Much of the information required for these annual reports is available from a range of existing administrative data sources. These data will be extracted and collated into the report by the Menzies evaluation team.
Much of the community level data which will be compiled is publically available. Agreements have been established with the Department of Education and Training for school and system level data to be extracted from the Department of Education and Training data warehouse, the Student Assessment and Monitoring System and the Department of Education and Training Human Resources data (e.g. data on teacher and assistant teacher recruitment and retention). With the relevant departmental approvals, community level health data will be sourced from the Department of Health’s (Health Gains & Planning) and local community clinics (e.g. community rates of low birthweight, proportion of the community’s children 0-3 years who are anaemic, growth stunted or underweight).
Quantitative outcome measures include school attendance, National Assessment Program for Literacy and Numeracy results and other measures of school engagement and learning. Data from the Australian Early Development Index collected on all children’s first year at school in 2009, 2012, 2015 and 2018 will serve as community level indicators of outcomes for the evaluation of new early childhood programs being implemented through the SSBF program (e.g. Integrated Child and Family Centres being established in the SSBF ‘college’ sites).
It is well established that socio-demographic and health factors have a profound influence on a child’s education outcomes and that those factors operate at both a community and an individual level. For example both the overall quality of community housing and the conditions in a child’s home are significant predictors of a child’s health outcomes in remote Aboriginal communities (Bailie et al 2010). Socio-demographic factors are strong predictors of education outcomes in remote communities in WA, NT and Queensland (McKenzie et al 2010) and the patterns of influence are significantly different to the mainstream Australian context.
In view of this complex and poorly understood interplay of factors it is important that the monitoring system also collects data on socio-demographic variables known from other studies to play a significant role in determining student’s educational outcomes.
In parallel with this ‘top down’ evaluation we will be undertaking a ‘bottom up’ evaluation using the ‘Participatory Performance Story Reporting’ (Mayne 2004) and ‘Most Significant Change’ (Dart and Mayne 2003) methodologies.

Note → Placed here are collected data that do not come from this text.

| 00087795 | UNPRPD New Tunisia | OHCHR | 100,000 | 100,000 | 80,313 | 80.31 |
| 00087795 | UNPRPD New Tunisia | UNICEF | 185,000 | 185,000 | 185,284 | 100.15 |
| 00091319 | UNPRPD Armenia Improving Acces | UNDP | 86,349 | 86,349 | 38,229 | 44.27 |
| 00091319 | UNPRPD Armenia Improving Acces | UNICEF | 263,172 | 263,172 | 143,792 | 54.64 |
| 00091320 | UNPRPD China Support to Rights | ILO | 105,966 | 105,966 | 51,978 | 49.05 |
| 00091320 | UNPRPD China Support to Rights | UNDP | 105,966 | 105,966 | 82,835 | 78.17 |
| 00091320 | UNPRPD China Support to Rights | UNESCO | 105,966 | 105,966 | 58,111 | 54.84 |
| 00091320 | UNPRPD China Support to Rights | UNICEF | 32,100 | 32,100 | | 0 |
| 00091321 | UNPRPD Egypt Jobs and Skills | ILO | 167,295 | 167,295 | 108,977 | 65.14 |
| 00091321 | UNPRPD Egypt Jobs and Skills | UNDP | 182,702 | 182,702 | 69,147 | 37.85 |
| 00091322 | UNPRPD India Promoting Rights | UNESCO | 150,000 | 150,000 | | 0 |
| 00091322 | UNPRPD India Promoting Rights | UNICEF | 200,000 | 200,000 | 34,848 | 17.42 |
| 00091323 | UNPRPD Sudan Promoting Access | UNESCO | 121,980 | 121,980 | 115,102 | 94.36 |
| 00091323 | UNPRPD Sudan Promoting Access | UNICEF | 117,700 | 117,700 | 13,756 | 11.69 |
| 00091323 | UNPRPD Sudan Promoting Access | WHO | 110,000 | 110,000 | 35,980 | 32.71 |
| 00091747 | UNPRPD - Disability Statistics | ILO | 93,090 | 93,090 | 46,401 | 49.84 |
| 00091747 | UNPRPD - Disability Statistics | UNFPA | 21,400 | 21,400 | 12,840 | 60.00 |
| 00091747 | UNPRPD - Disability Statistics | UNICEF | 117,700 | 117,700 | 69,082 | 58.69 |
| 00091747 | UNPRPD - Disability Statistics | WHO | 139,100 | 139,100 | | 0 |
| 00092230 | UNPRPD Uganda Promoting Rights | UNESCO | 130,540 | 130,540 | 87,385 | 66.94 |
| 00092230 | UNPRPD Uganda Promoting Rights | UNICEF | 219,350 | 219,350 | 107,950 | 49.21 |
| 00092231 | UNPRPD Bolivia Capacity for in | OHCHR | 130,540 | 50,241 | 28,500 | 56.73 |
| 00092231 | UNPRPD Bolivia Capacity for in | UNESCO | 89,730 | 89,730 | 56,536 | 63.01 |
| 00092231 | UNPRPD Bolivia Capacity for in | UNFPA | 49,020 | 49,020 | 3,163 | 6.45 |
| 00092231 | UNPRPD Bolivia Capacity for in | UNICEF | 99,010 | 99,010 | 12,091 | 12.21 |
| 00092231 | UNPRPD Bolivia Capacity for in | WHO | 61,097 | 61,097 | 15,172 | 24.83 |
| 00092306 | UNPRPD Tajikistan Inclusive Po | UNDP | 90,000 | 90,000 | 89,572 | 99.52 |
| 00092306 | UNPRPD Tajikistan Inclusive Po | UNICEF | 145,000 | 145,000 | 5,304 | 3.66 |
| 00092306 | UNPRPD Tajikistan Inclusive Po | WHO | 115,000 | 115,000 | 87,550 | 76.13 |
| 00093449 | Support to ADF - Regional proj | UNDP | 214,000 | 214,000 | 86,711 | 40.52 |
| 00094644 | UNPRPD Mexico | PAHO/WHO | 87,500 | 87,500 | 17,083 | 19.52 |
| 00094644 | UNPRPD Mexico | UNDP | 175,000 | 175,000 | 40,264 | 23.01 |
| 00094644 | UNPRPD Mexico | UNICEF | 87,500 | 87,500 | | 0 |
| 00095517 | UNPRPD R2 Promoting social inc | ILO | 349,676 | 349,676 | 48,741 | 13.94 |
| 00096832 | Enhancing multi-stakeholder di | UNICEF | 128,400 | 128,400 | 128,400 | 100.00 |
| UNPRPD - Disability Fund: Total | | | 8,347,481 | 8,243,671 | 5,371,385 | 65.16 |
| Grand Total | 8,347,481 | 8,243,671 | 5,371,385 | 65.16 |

Both qualitative and quantitative data will be collected in a brief (40 minute) household interview with the consenting carers of around 15 children enrolled in each of the ‘College’ schools. These carer interviews will be conducted by the Menzies team with the assistance of locally recruited interviewing staff/interpreters.
Other interview data will be collected from a random sample of the school’s teachers and assistant teachers.

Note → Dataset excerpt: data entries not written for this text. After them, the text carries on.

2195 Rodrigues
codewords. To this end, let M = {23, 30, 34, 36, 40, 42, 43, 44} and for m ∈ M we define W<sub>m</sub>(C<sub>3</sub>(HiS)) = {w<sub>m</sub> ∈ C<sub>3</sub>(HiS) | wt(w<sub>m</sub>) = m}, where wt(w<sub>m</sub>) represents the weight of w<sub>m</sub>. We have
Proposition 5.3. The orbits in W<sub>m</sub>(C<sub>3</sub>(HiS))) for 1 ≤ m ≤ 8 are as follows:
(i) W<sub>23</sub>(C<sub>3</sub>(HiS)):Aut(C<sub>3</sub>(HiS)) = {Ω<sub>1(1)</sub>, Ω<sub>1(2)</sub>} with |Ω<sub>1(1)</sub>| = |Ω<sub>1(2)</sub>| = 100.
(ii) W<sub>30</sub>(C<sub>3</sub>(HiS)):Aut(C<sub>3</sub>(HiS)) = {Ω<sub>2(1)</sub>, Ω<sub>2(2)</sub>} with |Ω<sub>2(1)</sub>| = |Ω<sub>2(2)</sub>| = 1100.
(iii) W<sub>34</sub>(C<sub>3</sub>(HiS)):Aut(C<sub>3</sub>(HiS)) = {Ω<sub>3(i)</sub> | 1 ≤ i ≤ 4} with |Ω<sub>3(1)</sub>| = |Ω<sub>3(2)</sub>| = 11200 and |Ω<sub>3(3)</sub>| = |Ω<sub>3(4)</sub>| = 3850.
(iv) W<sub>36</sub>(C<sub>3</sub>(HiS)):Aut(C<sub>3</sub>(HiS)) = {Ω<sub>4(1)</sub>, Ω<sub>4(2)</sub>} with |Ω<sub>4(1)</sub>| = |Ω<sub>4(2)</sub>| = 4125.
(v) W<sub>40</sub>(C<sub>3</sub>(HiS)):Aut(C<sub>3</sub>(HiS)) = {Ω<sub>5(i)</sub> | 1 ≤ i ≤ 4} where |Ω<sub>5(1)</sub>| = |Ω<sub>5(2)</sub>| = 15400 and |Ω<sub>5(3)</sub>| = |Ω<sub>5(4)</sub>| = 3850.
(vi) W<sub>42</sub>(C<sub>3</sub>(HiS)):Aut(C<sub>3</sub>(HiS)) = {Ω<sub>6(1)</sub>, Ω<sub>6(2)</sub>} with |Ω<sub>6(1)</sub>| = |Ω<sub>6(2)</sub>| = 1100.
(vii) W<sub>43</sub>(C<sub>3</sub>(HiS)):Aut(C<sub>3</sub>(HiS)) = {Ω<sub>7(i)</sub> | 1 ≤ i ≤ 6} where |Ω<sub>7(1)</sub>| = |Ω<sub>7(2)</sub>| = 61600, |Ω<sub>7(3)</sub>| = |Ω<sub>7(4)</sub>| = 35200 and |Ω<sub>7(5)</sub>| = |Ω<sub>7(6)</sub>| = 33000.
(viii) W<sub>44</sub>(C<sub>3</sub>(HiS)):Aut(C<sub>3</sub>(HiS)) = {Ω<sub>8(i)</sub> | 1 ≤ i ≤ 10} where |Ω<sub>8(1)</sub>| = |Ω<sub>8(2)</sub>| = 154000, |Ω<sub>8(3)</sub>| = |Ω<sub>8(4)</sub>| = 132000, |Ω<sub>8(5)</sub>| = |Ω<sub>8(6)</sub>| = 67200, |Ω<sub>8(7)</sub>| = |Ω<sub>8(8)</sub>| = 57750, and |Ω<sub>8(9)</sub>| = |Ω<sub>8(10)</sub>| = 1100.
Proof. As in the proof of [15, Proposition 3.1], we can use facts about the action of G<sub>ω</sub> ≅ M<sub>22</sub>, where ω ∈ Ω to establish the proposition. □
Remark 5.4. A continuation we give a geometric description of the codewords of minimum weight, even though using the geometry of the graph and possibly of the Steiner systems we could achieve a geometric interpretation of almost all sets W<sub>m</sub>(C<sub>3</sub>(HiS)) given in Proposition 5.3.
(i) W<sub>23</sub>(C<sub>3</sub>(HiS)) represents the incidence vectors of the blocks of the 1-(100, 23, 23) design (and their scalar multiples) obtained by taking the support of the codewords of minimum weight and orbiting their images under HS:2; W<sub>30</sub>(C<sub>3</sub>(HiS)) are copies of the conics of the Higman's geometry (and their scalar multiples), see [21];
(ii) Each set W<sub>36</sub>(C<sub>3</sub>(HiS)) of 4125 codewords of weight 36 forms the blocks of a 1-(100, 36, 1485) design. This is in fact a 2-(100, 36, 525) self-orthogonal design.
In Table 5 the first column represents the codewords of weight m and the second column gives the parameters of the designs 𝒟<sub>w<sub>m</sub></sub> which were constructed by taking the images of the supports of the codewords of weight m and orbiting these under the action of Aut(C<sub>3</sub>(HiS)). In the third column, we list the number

Both the family and school staff interviews will gather information regarding community and school perceptions of the progress of the SSBF “college” model in improving school community collaboration and students’ engagement with school learning. The school’s Remote Learning Partnership Agreement and the community’s Local Implementation Plan informed many of the items in these questionnaires.
Details of the data can be found in attachment E “list of data fields”. It is important to note that many of the fields are optional: specific communities will choose to include them or not in order to reflect their particular local issues.